**** TEXTE ****

     Michel Debré était avant tout un réformateur. Il ne lui suffisait pas d’avoir été l’un des bâtisseurs de la Constitution de 1958. Il lui fallait aussi changer la société : celle des paysans à travers la loi d’orientation agricole ; la médecine et ses Facultés avec la loi sur les C.H.U. ; les rapports entre l’enseignement public et les établissements privés avec la loi sur les contrats d’associations. Il avait la passion de la chose publique et il y consacrait sa vive intelligence et son énergie.
     Levé à l’aube chaque matin, il rédigeait à l’adresse de ses ministres ou de ses collaborateurs des notes impératives : et à défaut de suite rapidement donnée, il les complétait par des remontrances. Il écrivait abondamment au général de Gaulle pour l’informer de ses projets et pour lui faire partager ses inquiétudes, qui étaient nombreuses.
     Il lui arrivait de prendre des positions trop absolues ; ce fut le cas sur le problème de l’Algérie. Telle fut la cause de son départ en avril 1962.

     J’ai suivi de plus près l’action de Georges Pompidou, d’abord à l’occasion de ma fonction de directeur de son cabinet puis à partir de 1964 comme secrétaire général du gouvernement.

****

# [CONSIGNES DE TRAVAIL]
1 - Dans le texte sur Michel Debré, pouvez-vous reprendre le passage qui commence à « Levé à l’aube » et se termine à « général du gouvernement. », en remplaçant « remontrances » par « reproches » ?
2 - Comment traduiriez-vous en anglais cette phrase du texte sur Michel Debré : « Il lui arrivait de prendre des positions trop absolues ; ce fut le cas sur le problème de l’Algérie. » ?
3 - Pouvez-vous écrire la suite du texte sur Michel Debré et Georges Pompidou, à partir de sa dernière phrase ?

**** LIGNES PRÉSENTÉES ****

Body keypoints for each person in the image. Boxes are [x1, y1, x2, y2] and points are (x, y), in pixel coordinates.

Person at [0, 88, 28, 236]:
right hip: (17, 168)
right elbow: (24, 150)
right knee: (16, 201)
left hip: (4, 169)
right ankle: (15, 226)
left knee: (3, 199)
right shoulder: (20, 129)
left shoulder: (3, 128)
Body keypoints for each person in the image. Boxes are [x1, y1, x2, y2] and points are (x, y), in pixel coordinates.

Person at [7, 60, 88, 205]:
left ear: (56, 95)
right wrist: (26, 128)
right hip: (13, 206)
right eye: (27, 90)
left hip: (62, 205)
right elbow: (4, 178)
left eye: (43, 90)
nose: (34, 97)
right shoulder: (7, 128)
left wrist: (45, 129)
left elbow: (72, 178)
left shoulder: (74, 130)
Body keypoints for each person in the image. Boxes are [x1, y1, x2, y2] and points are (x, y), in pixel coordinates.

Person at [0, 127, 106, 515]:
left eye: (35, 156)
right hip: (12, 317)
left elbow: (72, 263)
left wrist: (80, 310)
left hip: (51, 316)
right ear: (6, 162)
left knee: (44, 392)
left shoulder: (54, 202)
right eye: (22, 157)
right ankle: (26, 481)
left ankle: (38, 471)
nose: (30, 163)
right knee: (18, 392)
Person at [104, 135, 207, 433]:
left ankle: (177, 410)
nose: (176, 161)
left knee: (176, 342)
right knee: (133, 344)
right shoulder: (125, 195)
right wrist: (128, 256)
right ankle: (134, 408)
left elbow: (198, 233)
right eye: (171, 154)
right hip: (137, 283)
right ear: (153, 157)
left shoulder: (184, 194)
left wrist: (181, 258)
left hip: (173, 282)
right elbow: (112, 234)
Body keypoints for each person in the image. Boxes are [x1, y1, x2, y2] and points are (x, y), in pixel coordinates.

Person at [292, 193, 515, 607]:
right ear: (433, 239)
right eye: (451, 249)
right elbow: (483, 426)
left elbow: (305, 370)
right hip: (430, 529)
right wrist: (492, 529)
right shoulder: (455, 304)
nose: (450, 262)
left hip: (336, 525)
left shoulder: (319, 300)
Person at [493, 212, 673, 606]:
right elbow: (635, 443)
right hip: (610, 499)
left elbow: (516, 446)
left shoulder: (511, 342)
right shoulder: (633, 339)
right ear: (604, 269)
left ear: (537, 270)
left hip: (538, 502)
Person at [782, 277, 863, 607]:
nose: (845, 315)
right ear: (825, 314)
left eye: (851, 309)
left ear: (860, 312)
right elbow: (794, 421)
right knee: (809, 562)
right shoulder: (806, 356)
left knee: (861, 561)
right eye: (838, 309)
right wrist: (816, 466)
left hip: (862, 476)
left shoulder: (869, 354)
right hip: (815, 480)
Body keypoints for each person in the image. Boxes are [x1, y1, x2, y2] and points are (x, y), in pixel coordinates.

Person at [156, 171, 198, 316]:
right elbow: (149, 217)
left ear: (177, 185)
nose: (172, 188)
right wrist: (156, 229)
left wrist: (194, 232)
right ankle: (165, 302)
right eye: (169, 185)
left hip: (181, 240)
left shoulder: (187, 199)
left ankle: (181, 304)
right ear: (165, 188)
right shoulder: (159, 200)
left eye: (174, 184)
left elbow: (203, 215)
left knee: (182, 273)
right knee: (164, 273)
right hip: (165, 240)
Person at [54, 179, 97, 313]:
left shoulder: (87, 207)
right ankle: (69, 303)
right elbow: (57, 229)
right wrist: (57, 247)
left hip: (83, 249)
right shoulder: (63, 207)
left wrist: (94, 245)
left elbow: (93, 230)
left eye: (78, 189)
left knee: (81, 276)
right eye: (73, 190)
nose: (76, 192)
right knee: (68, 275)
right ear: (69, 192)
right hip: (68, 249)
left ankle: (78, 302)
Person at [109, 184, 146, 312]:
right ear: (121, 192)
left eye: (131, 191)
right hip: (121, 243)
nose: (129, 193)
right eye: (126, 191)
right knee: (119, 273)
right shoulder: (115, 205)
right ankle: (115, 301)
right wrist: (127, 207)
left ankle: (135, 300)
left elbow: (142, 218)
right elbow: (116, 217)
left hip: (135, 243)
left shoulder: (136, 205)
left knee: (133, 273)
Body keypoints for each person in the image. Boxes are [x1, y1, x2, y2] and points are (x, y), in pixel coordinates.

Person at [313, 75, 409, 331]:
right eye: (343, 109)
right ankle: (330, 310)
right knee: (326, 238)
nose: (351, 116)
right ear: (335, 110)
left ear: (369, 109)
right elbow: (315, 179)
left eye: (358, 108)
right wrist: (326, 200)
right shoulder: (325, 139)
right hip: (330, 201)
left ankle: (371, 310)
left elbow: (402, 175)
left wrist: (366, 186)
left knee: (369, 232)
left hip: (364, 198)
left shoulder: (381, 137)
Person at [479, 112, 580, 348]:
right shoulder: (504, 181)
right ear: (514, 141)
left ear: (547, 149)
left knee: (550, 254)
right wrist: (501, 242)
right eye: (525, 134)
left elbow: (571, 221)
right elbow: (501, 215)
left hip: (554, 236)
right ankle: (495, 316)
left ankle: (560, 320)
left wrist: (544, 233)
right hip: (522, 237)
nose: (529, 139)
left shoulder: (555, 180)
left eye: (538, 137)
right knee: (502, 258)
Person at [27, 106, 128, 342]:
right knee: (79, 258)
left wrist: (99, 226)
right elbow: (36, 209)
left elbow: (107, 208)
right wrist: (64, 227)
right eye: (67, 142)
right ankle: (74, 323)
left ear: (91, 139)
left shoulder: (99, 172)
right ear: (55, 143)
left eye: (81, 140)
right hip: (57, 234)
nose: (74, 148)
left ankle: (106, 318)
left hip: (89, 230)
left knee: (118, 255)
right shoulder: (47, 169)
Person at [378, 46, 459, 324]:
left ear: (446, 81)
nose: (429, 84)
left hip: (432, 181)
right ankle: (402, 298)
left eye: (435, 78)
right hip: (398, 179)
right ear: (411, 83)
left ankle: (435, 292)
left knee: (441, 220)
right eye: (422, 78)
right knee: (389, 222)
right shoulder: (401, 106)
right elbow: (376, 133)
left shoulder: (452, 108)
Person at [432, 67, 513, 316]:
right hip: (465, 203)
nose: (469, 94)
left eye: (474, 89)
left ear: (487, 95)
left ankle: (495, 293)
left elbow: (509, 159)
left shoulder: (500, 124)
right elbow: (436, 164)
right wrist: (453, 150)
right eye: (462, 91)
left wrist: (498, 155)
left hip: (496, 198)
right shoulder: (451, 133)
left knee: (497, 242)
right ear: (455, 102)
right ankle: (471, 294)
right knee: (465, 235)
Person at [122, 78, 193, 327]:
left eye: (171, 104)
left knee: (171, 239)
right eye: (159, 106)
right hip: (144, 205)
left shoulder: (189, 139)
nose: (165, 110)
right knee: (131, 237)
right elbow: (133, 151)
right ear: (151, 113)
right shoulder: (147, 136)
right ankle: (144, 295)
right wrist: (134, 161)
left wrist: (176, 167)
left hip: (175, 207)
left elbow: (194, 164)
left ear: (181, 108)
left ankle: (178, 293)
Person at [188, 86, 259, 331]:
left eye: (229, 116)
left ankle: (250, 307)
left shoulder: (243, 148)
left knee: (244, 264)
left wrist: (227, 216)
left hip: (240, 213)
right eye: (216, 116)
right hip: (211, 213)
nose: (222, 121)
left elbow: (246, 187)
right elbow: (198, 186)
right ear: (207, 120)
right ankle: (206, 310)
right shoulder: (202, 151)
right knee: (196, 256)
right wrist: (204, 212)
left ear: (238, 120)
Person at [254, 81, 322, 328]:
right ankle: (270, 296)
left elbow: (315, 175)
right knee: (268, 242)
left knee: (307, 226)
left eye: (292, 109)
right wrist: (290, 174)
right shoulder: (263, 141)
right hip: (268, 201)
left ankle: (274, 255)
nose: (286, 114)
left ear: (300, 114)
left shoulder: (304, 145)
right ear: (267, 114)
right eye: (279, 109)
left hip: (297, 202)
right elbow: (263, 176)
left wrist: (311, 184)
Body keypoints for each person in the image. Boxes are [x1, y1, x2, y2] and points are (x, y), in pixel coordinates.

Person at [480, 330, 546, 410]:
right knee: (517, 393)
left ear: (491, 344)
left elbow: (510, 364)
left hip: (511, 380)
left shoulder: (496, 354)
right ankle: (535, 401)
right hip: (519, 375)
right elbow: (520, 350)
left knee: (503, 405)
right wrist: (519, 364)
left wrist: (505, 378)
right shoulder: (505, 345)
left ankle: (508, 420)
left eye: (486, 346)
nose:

****

# [RÉPONSES AUX CONSIGNES]
1 -
Levé à l’aube chaque matin, il rédigeait à l’adresse de ses ministres ou de ses collaborateurs des notes impératives : et à défaut de suite rapidement donnée, il les complétait par des reproches. Il écrivait abondamment au général de Gaulle pour l’informer de ses projets et pour lui faire partager ses inquiétudes, qui étaient nombreuses.
     Il lui arrivait de prendre des positions trop absolues ; ce fut le cas sur le problème de l’Algérie. Telle fut la cause de son départ en avril 1962.

     J’ai suivi de plus près l’action de Georges Pompidou, d’abord à l’occasion de ma fonction de directeur de son cabinet puis à partir de 1964 comme secrétaire général du gouvernement.

2 - At times he would take overly absolute positions; this was the case on the problem of Algeria.

3 -
     Il n’habitait pas à Matignon et n’y arrivait qu’après avoir pris tranquillement chez lui connaissance de la presse et des émissions de radio. A 10 h, il réunissait ses plus proches collaborateurs, c’est-à-dire habituellement son directeur de cabinet (François-Xavier Ortoli puis Michel Jobert qui m’ont succédé), Olivier Guichard, Alain Peyrefitte, Ministre de l’Information accompagné de Jacques Leprette, Simonne Servais, chef du service de presse et le secrétaire général du gouvernement. Il réfléchissait à haute voix sur les événements et sur les commentaires de la presse. Il s’en suivait entre nous une conversation à bâtons rompus. Les conclusions étaient plus des orientations que des décisions “ Il éludait aisément et philosophait comme si la vie quotidienne de la France lui était extérieure pendant les premières heures de la matinée. ” C’est en ces termes que Michel Jobert le décrivait malicieusement dans ses Mémoires d’avenir (édition Grasset p.145).
     À partir de 11 h, la journée était, comme celle de tous les Premiers Ministres, chargée d’audiences, de réunions interministérielles, de réceptions, de débats publics dans les assemblées parlementaires ou ailleurs, de conférences de presse etc. En fin de journée, il accordait quelques minutes d’entretiens à tel ou tel membre de son cabinet ou se contentait d’emporter chez lui leurs écrits, qu’il examinait dans la soirée et restituait le jour suivant avec ses observations manuscrites, parfois critiques.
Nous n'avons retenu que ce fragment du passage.